The Diamonds of Jeru

   I was totally unaware that “The Diamond of Jeru” had been made into a movie. It was made for cable (USA Network) and is available on DVD. So far, though, all of the copies I’ve seen offered online have been very expensive, but I’ll keep looking. The movie starred Billy Zane, Paris Jefferson, and Keith Carradine, with Jackson Raine and Khoa Do. According to IMBD, it’s “the story of an American scientist and his wife who hire an ex-pat war veteran to act as a guide on a journey up an unchartered Borneo river in search of diamonds.” Reviewers on IMDB have mixed opinions about the movie, to say the least.

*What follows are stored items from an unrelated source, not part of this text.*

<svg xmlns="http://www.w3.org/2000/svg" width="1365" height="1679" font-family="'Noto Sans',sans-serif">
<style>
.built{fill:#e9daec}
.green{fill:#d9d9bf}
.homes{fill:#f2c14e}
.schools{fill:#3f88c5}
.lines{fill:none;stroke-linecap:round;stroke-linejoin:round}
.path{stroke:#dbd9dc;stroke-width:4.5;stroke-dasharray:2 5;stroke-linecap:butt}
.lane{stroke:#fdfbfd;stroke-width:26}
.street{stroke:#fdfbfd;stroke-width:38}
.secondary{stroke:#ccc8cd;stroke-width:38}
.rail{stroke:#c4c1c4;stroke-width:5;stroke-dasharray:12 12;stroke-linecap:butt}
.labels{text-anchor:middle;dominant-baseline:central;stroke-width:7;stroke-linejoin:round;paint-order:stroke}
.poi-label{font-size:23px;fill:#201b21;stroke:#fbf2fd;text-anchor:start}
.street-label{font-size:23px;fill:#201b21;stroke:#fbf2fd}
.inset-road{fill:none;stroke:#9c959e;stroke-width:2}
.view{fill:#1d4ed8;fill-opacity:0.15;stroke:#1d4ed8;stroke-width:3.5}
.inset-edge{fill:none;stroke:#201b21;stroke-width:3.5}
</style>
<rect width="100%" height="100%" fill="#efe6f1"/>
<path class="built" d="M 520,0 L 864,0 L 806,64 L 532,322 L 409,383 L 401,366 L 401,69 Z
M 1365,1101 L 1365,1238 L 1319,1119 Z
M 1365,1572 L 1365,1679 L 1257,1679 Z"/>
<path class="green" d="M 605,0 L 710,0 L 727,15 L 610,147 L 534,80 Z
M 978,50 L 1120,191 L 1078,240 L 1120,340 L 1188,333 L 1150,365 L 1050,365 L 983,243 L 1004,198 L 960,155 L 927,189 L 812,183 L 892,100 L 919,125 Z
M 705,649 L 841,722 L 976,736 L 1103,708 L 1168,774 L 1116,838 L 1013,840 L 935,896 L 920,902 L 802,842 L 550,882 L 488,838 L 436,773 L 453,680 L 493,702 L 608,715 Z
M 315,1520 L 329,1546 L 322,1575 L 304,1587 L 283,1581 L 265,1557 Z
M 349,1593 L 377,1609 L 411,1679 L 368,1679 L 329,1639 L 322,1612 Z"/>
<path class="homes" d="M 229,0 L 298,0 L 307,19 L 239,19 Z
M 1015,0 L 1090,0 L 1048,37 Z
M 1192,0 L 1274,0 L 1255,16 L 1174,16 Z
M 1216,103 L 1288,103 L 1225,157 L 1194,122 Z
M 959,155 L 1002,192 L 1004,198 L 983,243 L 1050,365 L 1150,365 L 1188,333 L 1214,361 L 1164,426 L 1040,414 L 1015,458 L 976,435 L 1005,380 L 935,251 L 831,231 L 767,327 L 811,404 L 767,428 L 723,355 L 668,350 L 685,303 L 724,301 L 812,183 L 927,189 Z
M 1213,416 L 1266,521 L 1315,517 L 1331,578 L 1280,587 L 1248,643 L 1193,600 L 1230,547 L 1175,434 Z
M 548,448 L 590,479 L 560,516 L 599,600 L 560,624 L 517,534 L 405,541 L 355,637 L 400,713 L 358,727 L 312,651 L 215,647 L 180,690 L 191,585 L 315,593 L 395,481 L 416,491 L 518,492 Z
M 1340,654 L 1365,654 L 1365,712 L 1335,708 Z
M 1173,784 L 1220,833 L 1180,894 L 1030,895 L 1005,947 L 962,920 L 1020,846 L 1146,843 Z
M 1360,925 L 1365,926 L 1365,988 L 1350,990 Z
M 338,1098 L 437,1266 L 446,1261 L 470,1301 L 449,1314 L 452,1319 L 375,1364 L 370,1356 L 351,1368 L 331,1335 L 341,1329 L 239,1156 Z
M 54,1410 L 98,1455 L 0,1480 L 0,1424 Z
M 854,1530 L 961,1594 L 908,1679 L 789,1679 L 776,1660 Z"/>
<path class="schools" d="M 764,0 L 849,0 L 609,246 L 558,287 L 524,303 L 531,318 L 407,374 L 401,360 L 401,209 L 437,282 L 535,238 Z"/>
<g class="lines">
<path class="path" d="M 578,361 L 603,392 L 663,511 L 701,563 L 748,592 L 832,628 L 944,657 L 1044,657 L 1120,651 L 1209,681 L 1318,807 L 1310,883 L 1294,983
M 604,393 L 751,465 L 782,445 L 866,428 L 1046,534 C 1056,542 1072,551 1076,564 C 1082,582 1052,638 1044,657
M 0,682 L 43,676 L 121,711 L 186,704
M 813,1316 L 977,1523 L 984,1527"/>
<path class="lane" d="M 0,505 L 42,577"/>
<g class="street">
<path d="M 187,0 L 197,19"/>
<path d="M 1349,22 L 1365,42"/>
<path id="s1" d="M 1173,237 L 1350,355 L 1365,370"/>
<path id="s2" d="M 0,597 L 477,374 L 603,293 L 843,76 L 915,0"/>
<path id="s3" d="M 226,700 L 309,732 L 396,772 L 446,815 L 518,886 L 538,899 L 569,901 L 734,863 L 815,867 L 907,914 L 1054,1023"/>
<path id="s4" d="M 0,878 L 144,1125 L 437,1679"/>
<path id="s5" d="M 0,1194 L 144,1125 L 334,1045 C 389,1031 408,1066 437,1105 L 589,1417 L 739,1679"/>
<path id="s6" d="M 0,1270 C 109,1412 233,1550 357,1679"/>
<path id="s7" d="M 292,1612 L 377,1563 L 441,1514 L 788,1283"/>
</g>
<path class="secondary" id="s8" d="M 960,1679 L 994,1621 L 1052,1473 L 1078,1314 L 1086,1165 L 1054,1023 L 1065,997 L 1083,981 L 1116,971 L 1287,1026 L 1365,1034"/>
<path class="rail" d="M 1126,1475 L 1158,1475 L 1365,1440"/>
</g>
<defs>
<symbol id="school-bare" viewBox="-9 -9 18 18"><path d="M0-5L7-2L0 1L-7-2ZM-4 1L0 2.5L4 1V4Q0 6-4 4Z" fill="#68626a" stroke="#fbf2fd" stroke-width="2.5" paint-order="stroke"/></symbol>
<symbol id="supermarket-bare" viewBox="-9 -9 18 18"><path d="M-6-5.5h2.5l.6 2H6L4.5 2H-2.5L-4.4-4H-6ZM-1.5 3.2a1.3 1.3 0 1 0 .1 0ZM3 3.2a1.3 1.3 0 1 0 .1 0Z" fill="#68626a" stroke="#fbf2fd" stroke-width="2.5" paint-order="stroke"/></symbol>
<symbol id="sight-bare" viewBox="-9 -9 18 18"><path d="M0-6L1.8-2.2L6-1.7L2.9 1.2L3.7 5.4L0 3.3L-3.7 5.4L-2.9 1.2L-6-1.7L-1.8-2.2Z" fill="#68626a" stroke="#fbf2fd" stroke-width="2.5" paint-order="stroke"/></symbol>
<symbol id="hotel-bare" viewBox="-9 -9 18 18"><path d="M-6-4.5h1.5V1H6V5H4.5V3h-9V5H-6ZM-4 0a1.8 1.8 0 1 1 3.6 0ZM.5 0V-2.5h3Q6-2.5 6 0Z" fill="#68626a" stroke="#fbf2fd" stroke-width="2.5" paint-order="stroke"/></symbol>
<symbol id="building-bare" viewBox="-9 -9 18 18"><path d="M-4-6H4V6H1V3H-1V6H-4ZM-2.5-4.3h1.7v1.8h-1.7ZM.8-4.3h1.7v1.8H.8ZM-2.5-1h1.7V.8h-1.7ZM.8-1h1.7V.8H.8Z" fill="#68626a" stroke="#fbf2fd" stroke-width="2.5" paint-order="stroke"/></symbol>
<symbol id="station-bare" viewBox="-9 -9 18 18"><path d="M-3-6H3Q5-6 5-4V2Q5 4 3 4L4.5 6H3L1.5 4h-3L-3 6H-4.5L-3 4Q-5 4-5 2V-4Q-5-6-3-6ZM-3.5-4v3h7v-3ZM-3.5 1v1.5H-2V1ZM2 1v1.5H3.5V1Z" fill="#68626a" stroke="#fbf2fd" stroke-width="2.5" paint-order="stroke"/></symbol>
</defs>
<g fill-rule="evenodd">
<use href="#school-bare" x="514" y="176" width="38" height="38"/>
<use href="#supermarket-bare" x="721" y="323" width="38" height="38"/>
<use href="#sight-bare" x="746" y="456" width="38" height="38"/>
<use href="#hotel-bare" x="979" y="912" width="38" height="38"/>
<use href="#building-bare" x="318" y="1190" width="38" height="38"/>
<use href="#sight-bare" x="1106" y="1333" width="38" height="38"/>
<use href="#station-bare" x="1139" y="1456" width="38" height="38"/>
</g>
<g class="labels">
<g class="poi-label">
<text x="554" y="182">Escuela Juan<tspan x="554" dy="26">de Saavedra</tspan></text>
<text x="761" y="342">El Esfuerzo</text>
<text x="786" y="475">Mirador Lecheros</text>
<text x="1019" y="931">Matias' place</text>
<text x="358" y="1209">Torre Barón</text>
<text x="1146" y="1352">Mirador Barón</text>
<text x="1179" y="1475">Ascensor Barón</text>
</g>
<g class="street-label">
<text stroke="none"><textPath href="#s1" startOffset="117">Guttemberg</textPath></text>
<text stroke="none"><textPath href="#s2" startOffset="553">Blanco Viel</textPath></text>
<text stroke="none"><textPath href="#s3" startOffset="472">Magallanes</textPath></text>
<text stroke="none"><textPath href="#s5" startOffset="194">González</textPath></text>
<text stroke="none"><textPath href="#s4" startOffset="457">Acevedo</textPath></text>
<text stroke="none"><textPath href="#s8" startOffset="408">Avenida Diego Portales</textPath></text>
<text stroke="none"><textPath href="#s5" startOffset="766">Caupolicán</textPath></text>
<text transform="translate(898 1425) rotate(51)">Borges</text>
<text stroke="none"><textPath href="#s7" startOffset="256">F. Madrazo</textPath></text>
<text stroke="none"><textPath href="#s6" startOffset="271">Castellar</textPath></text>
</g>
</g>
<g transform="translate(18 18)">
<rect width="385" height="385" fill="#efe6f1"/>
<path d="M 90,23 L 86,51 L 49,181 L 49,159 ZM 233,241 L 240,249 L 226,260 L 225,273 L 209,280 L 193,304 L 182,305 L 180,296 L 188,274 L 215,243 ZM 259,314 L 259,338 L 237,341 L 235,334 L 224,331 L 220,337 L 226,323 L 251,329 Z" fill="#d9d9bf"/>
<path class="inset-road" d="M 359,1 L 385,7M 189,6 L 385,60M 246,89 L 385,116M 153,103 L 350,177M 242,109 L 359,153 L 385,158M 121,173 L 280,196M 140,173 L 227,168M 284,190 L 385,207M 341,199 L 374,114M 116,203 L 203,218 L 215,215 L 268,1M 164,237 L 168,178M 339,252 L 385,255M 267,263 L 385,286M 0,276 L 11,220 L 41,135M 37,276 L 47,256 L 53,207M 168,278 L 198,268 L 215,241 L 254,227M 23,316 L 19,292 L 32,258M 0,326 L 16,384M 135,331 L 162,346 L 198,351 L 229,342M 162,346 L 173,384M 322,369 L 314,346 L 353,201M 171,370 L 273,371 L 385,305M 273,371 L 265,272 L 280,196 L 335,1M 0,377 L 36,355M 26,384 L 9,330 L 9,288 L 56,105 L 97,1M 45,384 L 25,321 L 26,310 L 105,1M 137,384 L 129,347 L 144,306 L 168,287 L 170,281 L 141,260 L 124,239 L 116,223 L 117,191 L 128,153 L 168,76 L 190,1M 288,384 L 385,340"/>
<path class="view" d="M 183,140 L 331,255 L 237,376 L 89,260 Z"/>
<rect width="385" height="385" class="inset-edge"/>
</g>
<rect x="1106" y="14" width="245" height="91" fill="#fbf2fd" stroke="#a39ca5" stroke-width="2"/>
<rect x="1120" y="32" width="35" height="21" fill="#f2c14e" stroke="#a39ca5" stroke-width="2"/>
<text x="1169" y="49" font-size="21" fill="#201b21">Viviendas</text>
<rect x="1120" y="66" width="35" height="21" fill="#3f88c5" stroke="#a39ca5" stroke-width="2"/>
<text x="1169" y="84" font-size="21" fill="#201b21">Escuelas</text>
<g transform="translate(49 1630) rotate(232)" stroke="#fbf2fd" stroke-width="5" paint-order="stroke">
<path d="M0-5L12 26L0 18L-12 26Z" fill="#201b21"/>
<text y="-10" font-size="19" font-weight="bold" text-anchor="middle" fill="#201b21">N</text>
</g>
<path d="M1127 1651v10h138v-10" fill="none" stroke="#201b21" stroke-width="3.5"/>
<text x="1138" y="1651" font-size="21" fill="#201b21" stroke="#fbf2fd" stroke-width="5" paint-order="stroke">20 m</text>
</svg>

   By the way, there’s one synopsis right there.

   As for L’Amour’s detective stories, I enjoyed the one collection of them that I read quite a bit. On the other hand, once again there was nothing in them that knocked my socks off. I’m sure any reader of the detective pulps could come up with a selection of stories from any other pulp writer equally as good, if not better.